Le FMI s'alarme du coût des subventions énergétiques dans le monde

Le FMI s'est alarmé lundi du coût des subventions publiques aux prix énergétiques sur le globe, qui devraient atteindre 5.300 milliards de dollars cette année, soit davantage que les dépenses publiques mondiales dans la santé.

"Ces estimations sont choquantes (...) Il s'agit d'un des plus importants dommages collatéraux jamais évalués", estiment les auteurs de ce rapport du Fonds monétaire international, notant que cette somme correspond à 6,5% du produit intérieur brut mondial.

Depuis longtemps, le FMI se bat contre ces subventions, définies comme la différence entre les prix payés par les consommateurs pour leur énergie et son coût "réel", qui pèseraient sur les finances publiques et accélèreraient le réchauffement climatique.

Selon le Fonds, la Chine en est de loin le premier pourvoyeur (2.300 milliards de dollars), suivie par les Etats-Unis (699 milliards) et la Russie (335 milliards).

D'après ce nouveau rapport, ces subventions ont plus que doublé depuis 2013, date à laquelle le FMI les estimaient à un peu moins de 2.000 milliards de dollars.

Cette spectaculaire réévaluation est due en grande partie à un changement de méthodologie de l'institution qui intègre désormais dans le calcul de ces subventions les sommes investies pour prendre en charge les dégâts sanitaires et environnementaux causés par la pollution.

"Ramener les prix énergétiques à un prix juste peut aider les gouvernements à atteindre leurs objectifs sur l'environnement mais également (...) en terme de finances publiques saines", affirment les auteurs du rapport.

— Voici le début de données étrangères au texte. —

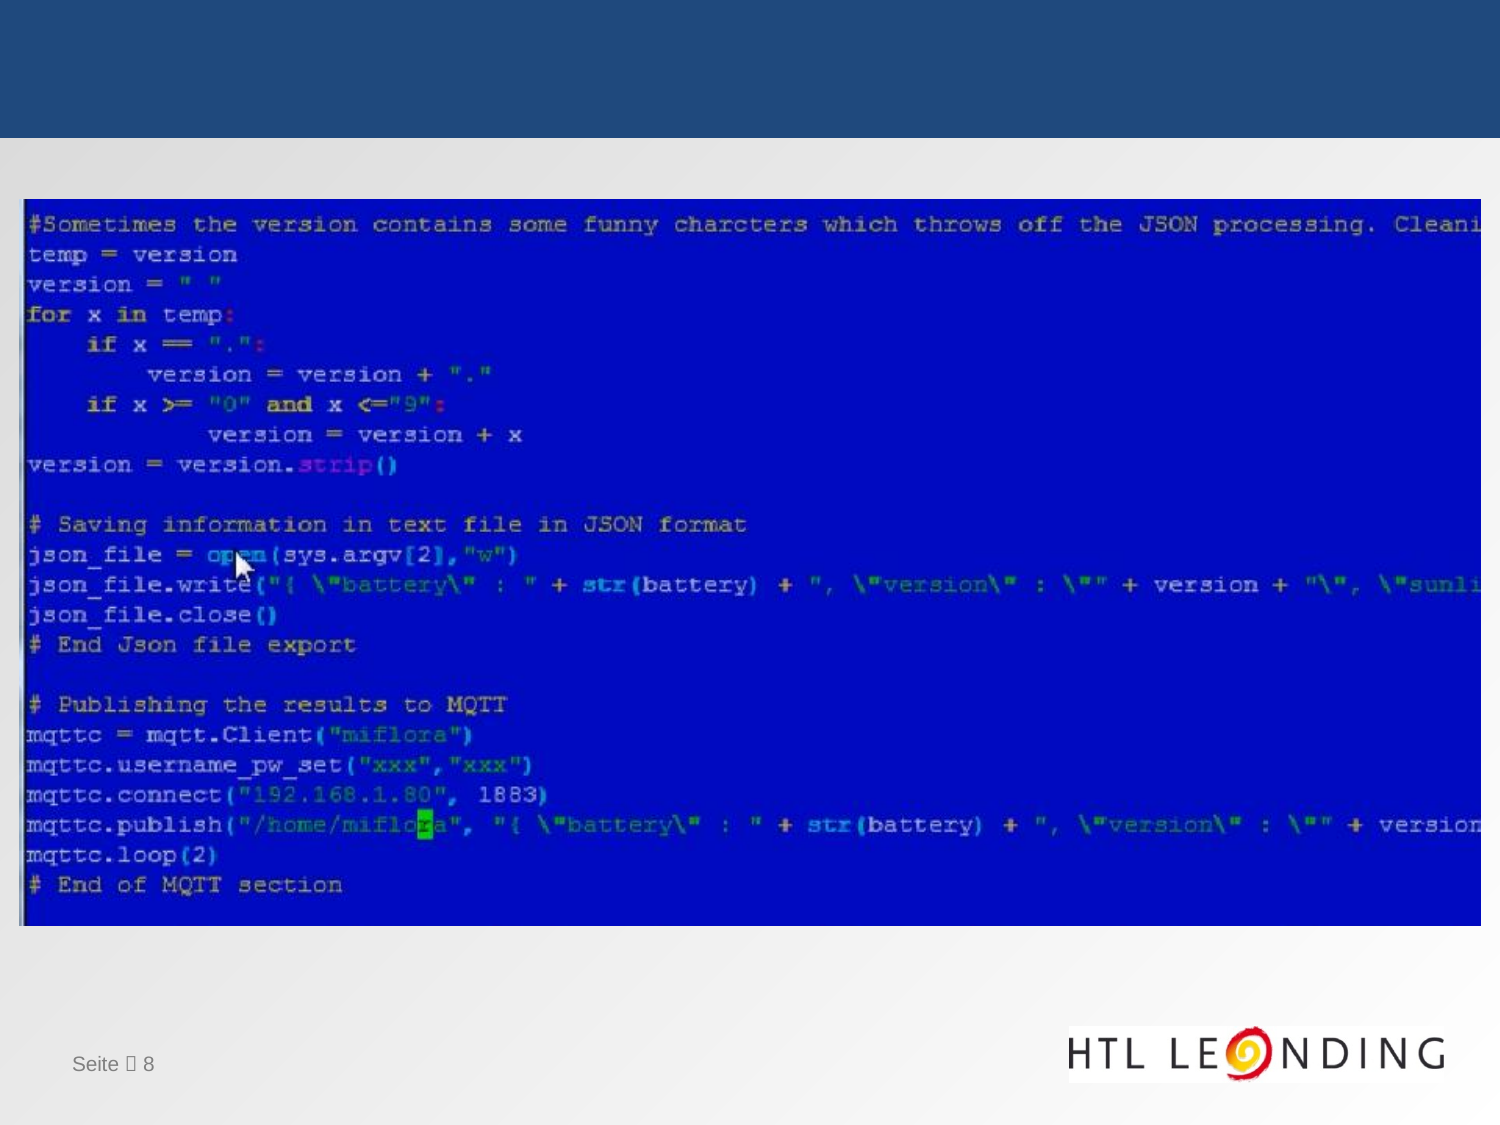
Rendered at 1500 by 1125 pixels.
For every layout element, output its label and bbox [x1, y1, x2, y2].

Selon le FMI, la réallocation de ces sommes pourrait également permettre de réduire les taxes qui pèsent sur le travail et de doper des dépenses publiques sources de croissance économique.

Le Fonds a récemment conditionné son aide à l'Ukraine à une réduction des subventions énergétiques qui se traduit toutefois par une hausse des prix payés par les consommateurs et peut ainsi alimenter des mouvements de protestation.